QUESTION OF THE WEEK

Question of the Week: 9/23/2009

Regarding market suitability, in MEW you stress "Current value must build on the past and time cannot automatically have a negative effect on value." What does that mean?

Answer:

What I am addressing in that section of Mastering Elliott Wave (MEW) are the characteristics a market should possess before it can be considered a good candidate for accurate wave analysis.

For example, if you eat an ear of corn, its value drops to zero (i.e., it no longer exists). Then, starting from zero, it has to be grown and harvested again, where it has a temporary value that is eventually destroyed again. As a result, its value does not build on its past, it goes from zero, to valuable, back to zero. Corn, as with all agricultural commodities, automatically decays with time, eventually reaching zero once it has been consumed or is no longer edible or usable.
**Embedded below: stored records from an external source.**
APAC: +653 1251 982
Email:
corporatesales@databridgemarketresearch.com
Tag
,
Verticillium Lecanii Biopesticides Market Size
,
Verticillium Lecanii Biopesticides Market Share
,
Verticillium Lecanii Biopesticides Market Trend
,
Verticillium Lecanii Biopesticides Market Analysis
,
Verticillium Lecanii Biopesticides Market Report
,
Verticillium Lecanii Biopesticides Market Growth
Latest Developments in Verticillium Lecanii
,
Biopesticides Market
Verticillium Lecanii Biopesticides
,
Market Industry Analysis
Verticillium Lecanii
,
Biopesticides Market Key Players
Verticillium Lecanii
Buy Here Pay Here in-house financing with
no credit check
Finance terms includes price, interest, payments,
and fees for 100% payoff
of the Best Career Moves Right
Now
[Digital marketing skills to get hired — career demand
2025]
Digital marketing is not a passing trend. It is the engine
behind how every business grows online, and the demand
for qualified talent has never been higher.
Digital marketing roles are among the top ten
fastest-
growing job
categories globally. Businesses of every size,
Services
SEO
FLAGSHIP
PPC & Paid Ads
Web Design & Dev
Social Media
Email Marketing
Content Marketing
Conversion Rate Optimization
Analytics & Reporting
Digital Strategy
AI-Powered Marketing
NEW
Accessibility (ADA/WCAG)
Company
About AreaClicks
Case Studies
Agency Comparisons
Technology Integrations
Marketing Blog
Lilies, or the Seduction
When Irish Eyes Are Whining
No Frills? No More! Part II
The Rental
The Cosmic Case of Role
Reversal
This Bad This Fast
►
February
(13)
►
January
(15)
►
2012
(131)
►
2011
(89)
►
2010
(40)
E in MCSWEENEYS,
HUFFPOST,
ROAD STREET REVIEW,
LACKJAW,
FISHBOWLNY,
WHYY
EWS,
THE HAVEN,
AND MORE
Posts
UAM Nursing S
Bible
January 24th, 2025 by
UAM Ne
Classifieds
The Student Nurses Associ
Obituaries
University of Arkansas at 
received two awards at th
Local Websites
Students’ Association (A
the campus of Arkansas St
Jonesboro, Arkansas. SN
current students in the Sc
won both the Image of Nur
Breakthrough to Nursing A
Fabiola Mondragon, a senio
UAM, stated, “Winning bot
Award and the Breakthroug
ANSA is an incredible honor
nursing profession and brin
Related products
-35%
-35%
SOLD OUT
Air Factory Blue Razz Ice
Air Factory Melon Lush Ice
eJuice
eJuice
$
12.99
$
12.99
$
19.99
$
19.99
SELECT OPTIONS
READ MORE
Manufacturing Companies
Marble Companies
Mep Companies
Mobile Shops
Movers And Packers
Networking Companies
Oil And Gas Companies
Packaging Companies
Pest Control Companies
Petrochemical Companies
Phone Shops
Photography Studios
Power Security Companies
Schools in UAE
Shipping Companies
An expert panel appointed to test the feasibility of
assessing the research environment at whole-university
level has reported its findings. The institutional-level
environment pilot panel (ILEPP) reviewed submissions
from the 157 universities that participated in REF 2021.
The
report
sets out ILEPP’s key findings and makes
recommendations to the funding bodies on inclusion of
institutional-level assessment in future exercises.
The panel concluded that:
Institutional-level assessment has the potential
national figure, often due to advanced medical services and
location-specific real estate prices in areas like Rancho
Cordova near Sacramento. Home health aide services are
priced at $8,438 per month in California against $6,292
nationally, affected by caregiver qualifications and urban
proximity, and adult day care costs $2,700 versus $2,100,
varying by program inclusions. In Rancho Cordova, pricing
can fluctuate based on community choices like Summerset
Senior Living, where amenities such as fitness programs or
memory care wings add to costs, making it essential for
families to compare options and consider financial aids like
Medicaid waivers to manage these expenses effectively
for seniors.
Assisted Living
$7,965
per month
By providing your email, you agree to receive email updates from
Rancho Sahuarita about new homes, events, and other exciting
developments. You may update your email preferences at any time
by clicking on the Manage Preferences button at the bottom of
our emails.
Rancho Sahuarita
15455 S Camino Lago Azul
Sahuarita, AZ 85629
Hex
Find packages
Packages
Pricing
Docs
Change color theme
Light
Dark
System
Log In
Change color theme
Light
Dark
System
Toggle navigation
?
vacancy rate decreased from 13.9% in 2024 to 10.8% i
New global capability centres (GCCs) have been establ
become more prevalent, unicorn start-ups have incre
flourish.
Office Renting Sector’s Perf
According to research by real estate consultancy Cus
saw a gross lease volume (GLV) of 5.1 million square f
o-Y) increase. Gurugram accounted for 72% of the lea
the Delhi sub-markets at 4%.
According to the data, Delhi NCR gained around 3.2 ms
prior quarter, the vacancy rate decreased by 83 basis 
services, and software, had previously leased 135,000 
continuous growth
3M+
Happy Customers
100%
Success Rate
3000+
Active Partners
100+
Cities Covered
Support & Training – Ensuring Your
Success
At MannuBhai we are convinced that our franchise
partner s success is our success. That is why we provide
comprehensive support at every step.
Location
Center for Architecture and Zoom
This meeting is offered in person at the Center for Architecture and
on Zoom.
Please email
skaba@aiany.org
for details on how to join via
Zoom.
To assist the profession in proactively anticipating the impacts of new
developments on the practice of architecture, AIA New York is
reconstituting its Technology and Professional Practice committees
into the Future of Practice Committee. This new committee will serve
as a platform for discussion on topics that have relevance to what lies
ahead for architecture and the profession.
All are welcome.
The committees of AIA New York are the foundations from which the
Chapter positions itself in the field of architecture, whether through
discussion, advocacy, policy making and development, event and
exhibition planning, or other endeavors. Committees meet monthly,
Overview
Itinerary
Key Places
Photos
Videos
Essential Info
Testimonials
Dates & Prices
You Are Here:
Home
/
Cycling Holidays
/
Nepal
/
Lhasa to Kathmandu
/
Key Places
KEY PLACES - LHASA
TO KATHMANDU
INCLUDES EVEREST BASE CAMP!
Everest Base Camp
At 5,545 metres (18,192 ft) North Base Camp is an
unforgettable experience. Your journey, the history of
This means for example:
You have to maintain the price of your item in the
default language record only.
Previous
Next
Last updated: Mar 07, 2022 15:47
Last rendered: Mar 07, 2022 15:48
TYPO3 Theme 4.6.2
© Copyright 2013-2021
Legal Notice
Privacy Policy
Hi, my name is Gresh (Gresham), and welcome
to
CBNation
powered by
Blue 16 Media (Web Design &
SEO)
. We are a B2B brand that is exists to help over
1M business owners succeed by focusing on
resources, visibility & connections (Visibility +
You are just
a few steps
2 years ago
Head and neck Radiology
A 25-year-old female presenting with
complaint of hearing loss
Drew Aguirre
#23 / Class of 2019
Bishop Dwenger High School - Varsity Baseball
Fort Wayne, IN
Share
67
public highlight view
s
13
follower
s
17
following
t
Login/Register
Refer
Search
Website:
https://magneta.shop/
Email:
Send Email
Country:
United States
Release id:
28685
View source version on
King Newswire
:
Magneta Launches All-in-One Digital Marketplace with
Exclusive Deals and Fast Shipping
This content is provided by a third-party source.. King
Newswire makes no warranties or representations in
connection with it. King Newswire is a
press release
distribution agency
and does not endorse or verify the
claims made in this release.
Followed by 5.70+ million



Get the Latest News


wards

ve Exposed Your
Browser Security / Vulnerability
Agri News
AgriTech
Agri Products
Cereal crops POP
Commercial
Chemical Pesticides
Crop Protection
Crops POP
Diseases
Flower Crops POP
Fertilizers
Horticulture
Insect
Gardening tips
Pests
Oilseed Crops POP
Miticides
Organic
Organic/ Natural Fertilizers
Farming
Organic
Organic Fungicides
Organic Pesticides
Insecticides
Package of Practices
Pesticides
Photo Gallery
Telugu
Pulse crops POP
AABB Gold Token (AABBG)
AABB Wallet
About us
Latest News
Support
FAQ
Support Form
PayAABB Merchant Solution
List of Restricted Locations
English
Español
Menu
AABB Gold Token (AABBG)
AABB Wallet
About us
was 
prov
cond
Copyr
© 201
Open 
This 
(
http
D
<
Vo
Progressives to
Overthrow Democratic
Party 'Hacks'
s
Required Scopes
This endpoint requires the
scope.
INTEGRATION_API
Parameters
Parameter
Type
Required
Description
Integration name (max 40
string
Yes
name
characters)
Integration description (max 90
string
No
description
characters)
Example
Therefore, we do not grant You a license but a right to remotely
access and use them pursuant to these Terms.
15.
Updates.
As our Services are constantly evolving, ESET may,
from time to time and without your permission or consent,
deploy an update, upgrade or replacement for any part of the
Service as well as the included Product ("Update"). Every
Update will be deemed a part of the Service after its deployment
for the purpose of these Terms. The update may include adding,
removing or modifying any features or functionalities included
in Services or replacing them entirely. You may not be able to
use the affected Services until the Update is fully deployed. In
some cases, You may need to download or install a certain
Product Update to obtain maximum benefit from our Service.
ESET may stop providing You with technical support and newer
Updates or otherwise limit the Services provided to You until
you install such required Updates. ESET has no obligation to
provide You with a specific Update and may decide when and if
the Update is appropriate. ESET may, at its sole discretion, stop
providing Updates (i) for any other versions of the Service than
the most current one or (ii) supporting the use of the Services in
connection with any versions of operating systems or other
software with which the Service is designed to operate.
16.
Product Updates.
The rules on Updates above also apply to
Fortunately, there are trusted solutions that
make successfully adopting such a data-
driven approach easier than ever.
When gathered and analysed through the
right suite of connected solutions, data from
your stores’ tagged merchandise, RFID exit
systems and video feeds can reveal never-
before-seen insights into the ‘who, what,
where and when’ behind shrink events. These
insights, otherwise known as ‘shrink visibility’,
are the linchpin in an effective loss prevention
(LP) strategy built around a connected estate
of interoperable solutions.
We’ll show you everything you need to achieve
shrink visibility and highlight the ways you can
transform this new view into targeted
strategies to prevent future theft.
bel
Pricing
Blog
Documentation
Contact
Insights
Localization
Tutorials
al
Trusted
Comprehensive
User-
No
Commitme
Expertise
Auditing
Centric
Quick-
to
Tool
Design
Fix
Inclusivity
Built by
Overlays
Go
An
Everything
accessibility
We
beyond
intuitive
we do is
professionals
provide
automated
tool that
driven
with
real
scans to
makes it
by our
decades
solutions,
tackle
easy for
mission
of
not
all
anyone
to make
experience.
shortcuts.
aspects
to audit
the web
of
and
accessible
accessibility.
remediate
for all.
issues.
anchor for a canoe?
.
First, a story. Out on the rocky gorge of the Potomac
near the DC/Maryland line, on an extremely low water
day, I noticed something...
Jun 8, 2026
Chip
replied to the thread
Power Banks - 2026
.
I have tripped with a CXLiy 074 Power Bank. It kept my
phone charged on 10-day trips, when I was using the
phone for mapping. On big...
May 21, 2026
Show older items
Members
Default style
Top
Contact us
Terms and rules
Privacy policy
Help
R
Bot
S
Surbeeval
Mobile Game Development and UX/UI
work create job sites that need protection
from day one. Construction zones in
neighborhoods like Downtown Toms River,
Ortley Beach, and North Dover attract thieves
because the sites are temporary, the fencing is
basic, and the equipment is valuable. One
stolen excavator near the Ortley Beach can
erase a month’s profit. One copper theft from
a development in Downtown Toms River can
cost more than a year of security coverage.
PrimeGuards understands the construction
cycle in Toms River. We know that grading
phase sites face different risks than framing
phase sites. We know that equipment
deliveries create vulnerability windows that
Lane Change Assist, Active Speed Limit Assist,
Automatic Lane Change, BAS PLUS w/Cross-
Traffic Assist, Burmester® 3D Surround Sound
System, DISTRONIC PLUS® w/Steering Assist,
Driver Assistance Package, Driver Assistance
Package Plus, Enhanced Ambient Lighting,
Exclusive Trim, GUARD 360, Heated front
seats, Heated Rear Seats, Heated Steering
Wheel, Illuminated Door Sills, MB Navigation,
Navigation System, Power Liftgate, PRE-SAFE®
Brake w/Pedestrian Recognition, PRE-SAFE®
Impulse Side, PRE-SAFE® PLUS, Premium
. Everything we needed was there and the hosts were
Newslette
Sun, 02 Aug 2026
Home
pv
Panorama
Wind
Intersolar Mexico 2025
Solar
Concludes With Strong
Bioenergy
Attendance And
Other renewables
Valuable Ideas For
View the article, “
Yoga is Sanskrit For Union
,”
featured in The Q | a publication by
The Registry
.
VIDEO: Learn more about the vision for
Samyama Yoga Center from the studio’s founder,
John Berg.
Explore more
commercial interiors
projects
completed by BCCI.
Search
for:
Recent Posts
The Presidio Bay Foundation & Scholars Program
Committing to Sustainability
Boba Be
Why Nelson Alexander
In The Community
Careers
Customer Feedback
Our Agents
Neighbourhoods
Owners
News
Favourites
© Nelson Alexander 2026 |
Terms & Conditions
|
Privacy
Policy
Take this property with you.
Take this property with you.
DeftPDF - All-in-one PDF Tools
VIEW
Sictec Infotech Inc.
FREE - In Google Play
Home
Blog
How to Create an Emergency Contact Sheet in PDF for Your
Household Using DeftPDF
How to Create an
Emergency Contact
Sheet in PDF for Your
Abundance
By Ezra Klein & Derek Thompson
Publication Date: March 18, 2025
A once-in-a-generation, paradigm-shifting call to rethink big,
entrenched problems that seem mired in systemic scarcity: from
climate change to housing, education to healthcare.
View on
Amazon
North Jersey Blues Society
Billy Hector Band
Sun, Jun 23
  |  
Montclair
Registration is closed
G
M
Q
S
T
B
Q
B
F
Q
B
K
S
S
So, that is what I mean by time automatically having a negative effect on value.

If you want to use wave theory (especially the more logical, highly defined rules of NEoWave) to label and predict future price action of any market, you do NOT want a market where its pricing or value automatically decays with time and where its future price has no connection to the past. You want markets with what I call "perpetual life" (i.e., an item that is not consumed but simply passed around due to its intrinsic value or its exchange value). Some examples of markets that fall into this category are stocks along with currencies and gold (since all three are, for the most part, indestructible, they have "perpetual life").